Her work, however, hasn’t come without its challenges. As an abortion researcher, few foundations want to fund her line of work. “Abortion is a word that makes people wary,” she said. “It’s a divisive issue.”

One in three women in the United States gets an abortion, Sisson says, and research shows more than 95 percent of these women do not regret their decision. But a social stigma around abortion still exists. Media content creators remain nervous about handling abortion, and with these creators being overwhelmingly men, “we must seek out different ways of telling and constructing stories of abortion.”

She encourages students interested in studying reproductive health and abortion to persist in their pursuits.

“It’s hard work to do, studying reproductive health, the stigma you run into, the challenges you won’t [face] in other areas,” she said. “The thought that it’s hard doesn’t mean we don’t need to do it, so I would tell people that if that’s where your interests are, be committed to it.”

It was not a surprise to Schulkind when he heard of the work Sisson is doing. “The fact that she’s like, ‘I am going to take on this really difficult topic, where there are strong, hard feelings on both sides, and this is where I’m going to stake my intellectual claim,’ makes total sense,” he said. “That’s exactly where she would stake herself.”

Though Abortion Onscreen is her current project, Sisson hopes to return to a focus on adoption and parenthood in the future.
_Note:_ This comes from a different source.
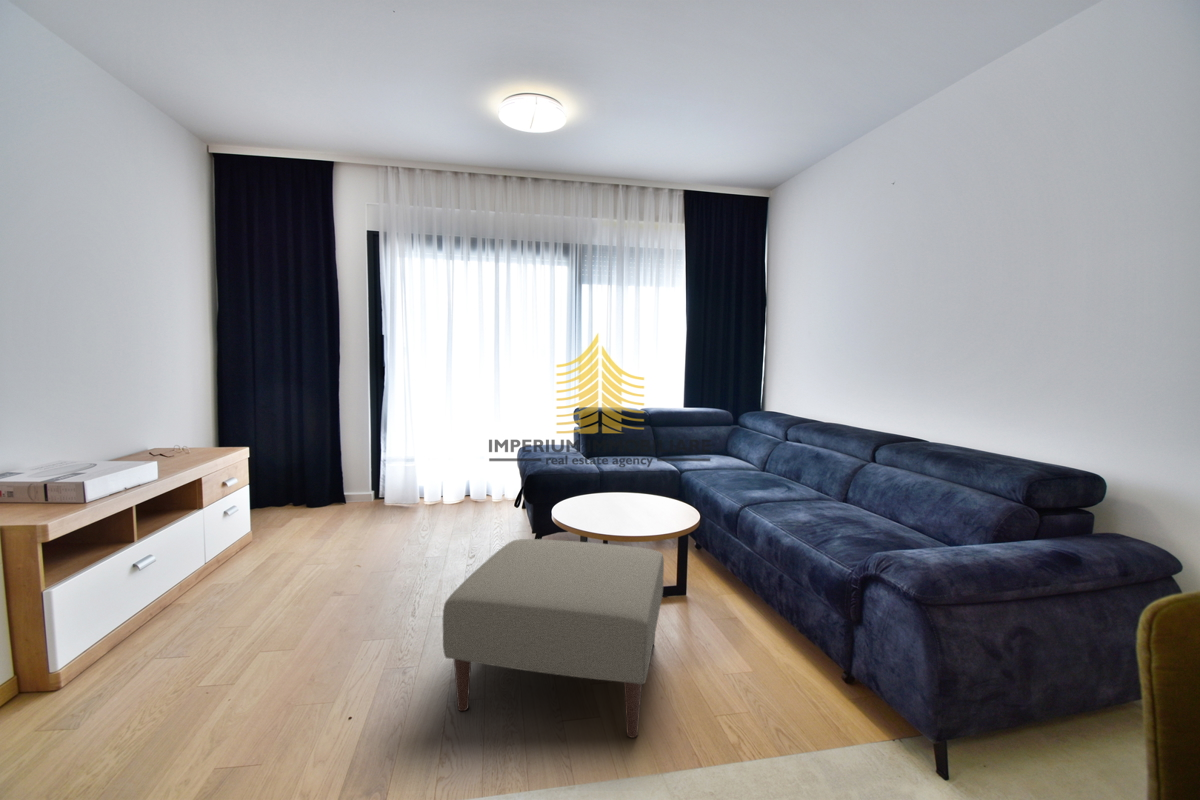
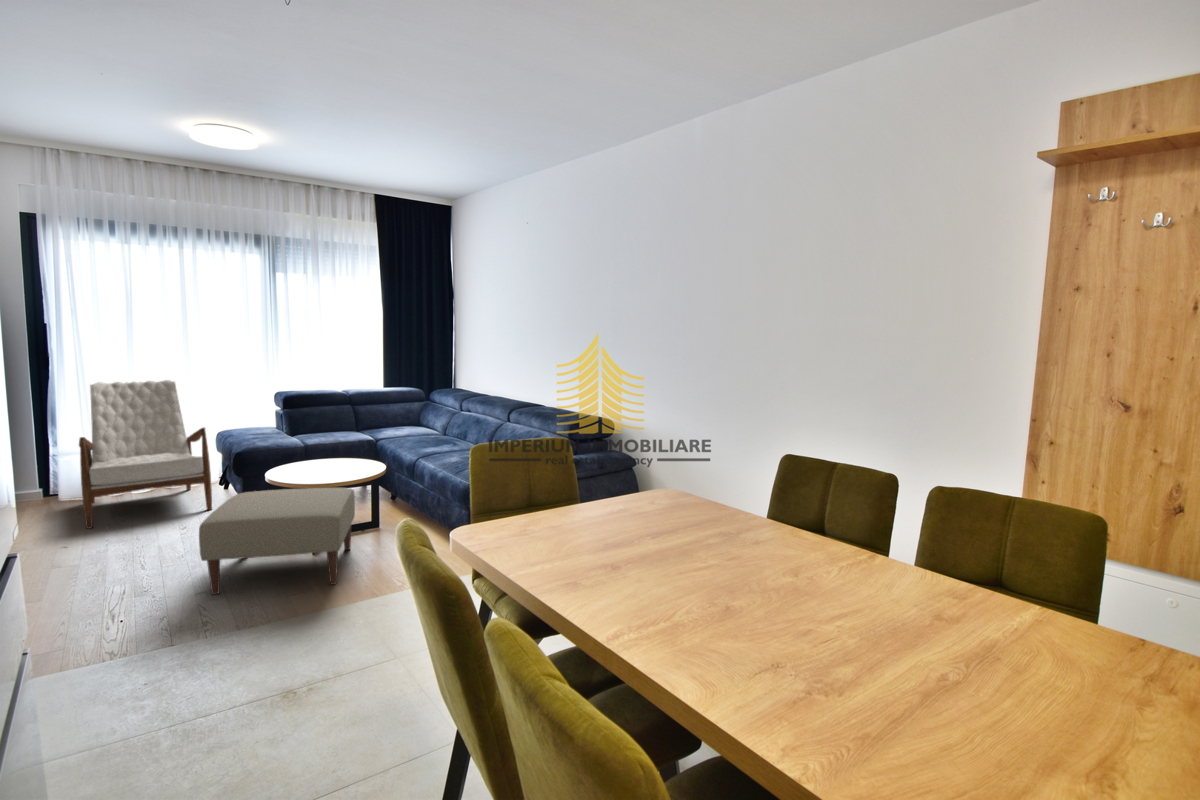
armchair: none [385,392,504,546] -> present [79,380,212,529]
Looking back, she says her journey through varying interests has come full circle.

“I had this interest in medicine and patient experiences and the health care system and its institutions, and I moved away from that for a while because these questions in Women’s and Gender Studies, in psychology and sociology were so compelling to me,” Sisson said. ”But I’ve ended up doing research in a medical environment and doing a lot of medical sociology. I think my interests definitely evolved while I was there, and they brought me back to a completely different place than from what I’d first envisioned, but probably in a better way for me.”